2025, année du bicentenaire de la dette imposée par la France en 1825, doit être l’année de la réparation et de la construction. Pour faire du pire la possibilité d’un meilleur, la France doit assumer cet héritage et en faire un débat en France, permettant, enfin, de reconnaître et de réparer les injustices qui ont contribué à la situation actuelle.

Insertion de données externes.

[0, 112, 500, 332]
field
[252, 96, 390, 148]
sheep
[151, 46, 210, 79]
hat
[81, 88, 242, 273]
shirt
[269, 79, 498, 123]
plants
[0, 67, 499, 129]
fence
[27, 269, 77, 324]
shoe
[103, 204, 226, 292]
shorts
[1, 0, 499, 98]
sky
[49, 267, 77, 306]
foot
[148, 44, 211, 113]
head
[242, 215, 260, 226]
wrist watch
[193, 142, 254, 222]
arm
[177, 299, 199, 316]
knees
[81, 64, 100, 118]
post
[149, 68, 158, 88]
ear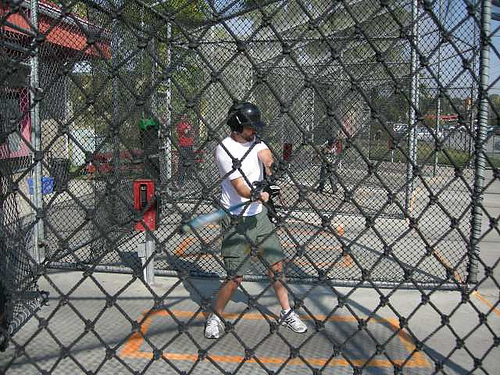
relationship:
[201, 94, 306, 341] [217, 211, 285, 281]
batter wearing shorts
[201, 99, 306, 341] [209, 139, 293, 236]
batter wearing shirt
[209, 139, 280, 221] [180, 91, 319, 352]
shirt on batter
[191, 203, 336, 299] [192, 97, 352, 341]
shorts on man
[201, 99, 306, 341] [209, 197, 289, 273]
batter wearing shorts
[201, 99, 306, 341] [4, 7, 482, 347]
batter using cage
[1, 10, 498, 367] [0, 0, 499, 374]
fence around fence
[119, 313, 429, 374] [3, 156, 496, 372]
batter's box on pavement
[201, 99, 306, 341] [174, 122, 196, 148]
batter wearing shirt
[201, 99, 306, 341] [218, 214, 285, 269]
batter wearing shorts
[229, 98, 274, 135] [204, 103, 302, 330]
helmet on batter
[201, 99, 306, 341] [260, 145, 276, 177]
batter extends arm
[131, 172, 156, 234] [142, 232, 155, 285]
box on a post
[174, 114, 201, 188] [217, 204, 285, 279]
man wearing shorts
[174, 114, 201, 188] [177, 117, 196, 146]
man wearing a shirt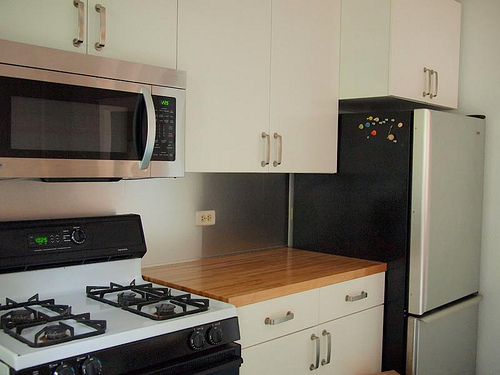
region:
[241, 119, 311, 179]
handles on a kitchen cabinet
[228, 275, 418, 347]
kitchen drawers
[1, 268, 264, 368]
gas stove top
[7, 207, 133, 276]
clock on a stove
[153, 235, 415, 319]
butcher block counter top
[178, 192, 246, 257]
electrical outlet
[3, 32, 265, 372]
microwave over a stove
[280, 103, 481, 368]
refrigerator with black sides and a stainless steel front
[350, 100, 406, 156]
magnets on the side of a refrigerator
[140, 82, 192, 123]
clock on microwave oven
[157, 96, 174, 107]
the numbers are lit up green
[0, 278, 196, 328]
the range is gas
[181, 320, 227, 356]
the knobs are black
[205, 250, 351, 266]
the counter is wooden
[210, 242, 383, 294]
the counter is brown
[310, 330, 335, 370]
the handles are metal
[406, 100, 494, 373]
the fridge is stainless steal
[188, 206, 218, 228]
the socket is on the wall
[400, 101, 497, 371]
the fridge is huge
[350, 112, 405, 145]
the magnets are on the fridge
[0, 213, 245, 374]
a black and white stove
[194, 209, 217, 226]
an electrical wall outlet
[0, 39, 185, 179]
a black and silver microwave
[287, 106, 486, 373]
a black and silver refrigerator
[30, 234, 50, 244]
a clock on a stove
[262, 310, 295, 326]
silver handle on drawer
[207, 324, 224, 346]
black knob on stove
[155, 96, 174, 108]
clock on a microwave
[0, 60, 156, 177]
silver door of microwave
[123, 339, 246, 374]
black door of stove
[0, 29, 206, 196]
microwave over the stove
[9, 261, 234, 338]
four burners on the stove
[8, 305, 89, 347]
the stove is gas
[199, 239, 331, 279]
counter top is wood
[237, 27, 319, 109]
cabinets are white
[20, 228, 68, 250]
clock on the stove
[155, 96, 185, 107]
clock on the microwave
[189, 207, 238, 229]
power outlet on the wall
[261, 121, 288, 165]
silver handles on the cabinets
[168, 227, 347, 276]
counter top is empty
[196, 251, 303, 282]
new brown wood counter top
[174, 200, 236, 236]
white electrical outlet on the wall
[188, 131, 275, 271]
cupboard lines cast on the surface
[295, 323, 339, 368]
silver doors on cabinet front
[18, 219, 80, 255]
green light on stove top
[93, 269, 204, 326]
black burners on top of stove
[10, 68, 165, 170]
clear door on microwave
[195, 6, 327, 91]
white color on cabinets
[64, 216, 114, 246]
black and silver knob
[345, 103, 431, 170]
large collection of magnets on fridge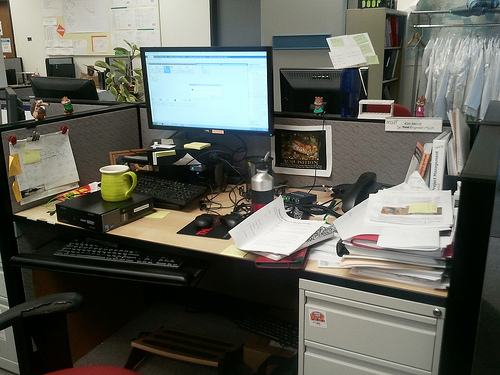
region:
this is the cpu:
[57, 196, 107, 234]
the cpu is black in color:
[70, 190, 85, 205]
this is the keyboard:
[140, 176, 190, 217]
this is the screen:
[145, 52, 266, 124]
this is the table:
[115, 225, 175, 255]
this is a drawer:
[305, 291, 410, 361]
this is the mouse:
[190, 205, 215, 230]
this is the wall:
[160, 5, 200, 22]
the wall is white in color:
[165, 2, 190, 23]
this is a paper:
[250, 205, 298, 250]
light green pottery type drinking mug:
[91, 161, 140, 208]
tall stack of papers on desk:
[327, 171, 468, 273]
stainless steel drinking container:
[245, 156, 279, 230]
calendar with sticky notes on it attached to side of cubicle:
[4, 125, 89, 206]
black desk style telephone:
[327, 168, 392, 210]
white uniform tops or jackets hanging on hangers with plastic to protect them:
[412, 23, 497, 113]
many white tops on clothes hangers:
[405, 26, 497, 116]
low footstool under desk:
[101, 322, 273, 373]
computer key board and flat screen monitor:
[134, 36, 277, 206]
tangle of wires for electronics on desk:
[200, 138, 251, 213]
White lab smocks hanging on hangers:
[414, 22, 499, 122]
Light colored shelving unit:
[343, 7, 410, 109]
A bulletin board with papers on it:
[38, 0, 163, 58]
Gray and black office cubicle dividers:
[0, 96, 499, 374]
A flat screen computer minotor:
[138, 44, 275, 138]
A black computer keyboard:
[50, 237, 186, 269]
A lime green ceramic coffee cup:
[96, 161, 136, 201]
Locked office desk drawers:
[296, 275, 446, 374]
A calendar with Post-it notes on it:
[6, 123, 81, 207]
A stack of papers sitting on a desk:
[330, 180, 453, 291]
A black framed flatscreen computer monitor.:
[133, 47, 275, 136]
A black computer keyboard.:
[57, 241, 184, 269]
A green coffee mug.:
[98, 163, 140, 201]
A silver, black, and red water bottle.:
[253, 160, 273, 212]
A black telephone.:
[332, 172, 390, 211]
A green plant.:
[94, 40, 146, 102]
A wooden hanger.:
[408, 26, 421, 48]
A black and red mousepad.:
[172, 212, 241, 242]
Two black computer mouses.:
[194, 209, 241, 230]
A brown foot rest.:
[118, 325, 247, 373]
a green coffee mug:
[99, 159, 138, 203]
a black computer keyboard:
[54, 235, 194, 278]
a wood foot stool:
[118, 320, 250, 368]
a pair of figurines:
[27, 93, 77, 120]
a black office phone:
[338, 168, 400, 213]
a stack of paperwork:
[321, 173, 456, 290]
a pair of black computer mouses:
[194, 209, 246, 236]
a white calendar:
[1, 130, 85, 197]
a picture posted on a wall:
[265, 123, 336, 180]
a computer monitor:
[137, 35, 282, 139]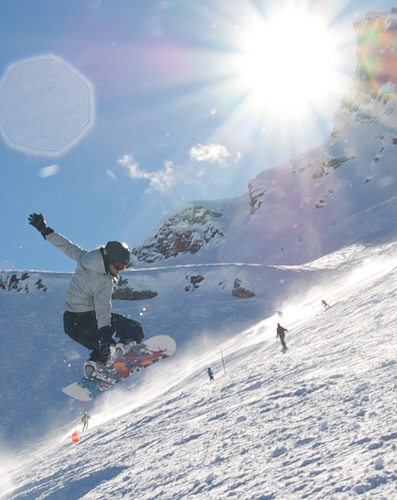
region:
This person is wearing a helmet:
[110, 234, 130, 302]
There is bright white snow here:
[227, 415, 244, 471]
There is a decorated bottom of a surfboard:
[84, 375, 106, 419]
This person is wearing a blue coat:
[205, 370, 232, 416]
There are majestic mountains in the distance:
[178, 195, 209, 267]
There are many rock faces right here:
[134, 278, 149, 332]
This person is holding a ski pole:
[288, 335, 296, 353]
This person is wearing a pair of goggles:
[113, 258, 130, 293]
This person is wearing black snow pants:
[112, 321, 142, 374]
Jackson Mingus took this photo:
[70, 280, 252, 459]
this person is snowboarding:
[17, 203, 179, 408]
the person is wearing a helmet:
[102, 220, 138, 284]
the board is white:
[60, 334, 193, 410]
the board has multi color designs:
[55, 361, 182, 394]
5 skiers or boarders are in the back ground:
[68, 295, 336, 429]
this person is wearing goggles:
[91, 237, 142, 273]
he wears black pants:
[62, 300, 149, 360]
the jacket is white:
[41, 224, 120, 334]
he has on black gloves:
[17, 208, 66, 245]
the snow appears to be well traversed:
[163, 334, 356, 471]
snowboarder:
[24, 203, 158, 392]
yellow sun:
[201, 13, 352, 125]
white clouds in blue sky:
[18, 41, 47, 80]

L’anniversaire de l’ordonnance doit être le point de départ d’une nouvelle ère de coopération ouverte par cette reconnaissance préalable.
Le gouvernement français doit s’engager dans un agenda correcteur de l’injustice historique :
– la reconnaissance publique de la faute commise par la France envers la République d’Haïti, les victimes de l’esclavage et leur descendance ;
– la participation au mouvement mondial, dans lequel d’autres parties prenantes anciennement esclavagistes ou colonisatrices se sont déjà engagées, en Grande-Bretagne, en Allemagne et aux Pays-Bas, pour l’histoire, la mémoire et la prévention de l’esclavage ;
– l’organisation de la réparation à l’égard du peuple haïtien, selon des dispositions à discuter en bilatéral entre les deux Etats et au niveau global de l’Organisation des Nations unies (Onu), singulièrement en cette période où des gouvernements autoritaires cherchent à imposer leur domination par la force ;
– l’incitation pressante faite aux institutions françaises, singulièrement bancaires, dont l’histoire est indissolublement liée à l’histoire d’Haïti, à s’associer elles aussi à cette démarche de reconnaissance, comme l’ont fait avant elles des institutions telles que les banques nationales d’Angleterre et des Pays-Bas ;
– l’utilisation de son rôle de puissance membre permanent du conseil de sécurité de l’Onu en travaillant à une réponse internationale rapide, à la mesure de l’ampleur de la crise que connaît Haïti pour une perspective politique pérenne, accompagnée des projets structurants d’ordres économique et social, à court, moyen et long termes, pour que cette réponse structurée ne se réduise pas à de nouvelles interventions de forces armées déconnectées des réalités, comme l’a trop vécu la population haïtienne ;
– l’aide respectueuse à la société civile haïtienne qui existe dans le pays et en diaspora, pour qu’une perspective politique souveraine émane du peuple haïtien lui-même ;
– dans l’immédiat, le gouvernement français doit adapter sa politique d’accueil des ressortissants haïtiens, notamment en suspendant toutes les obligations de quitter le territoire français vers Haïti, en particulier aux Antilles et en Guyane, au regard de l’extrême gravité de la situation dans le pays.
La LDH appelle le gouvernement à sortir d’une position en surplomb pour prendre les décisions que la gravité de la situation à Haïti impose. La LDH appelle les institutions concernées et les organisations de la société civile, à Haïti et en France, à agir en commun pour la reconnaissance de la faute originelle, la réparation des dégâts de l’esclavage et de la colonisation, la reconstruction d’un pays et d’une société qui passent de désastres en catastrophes.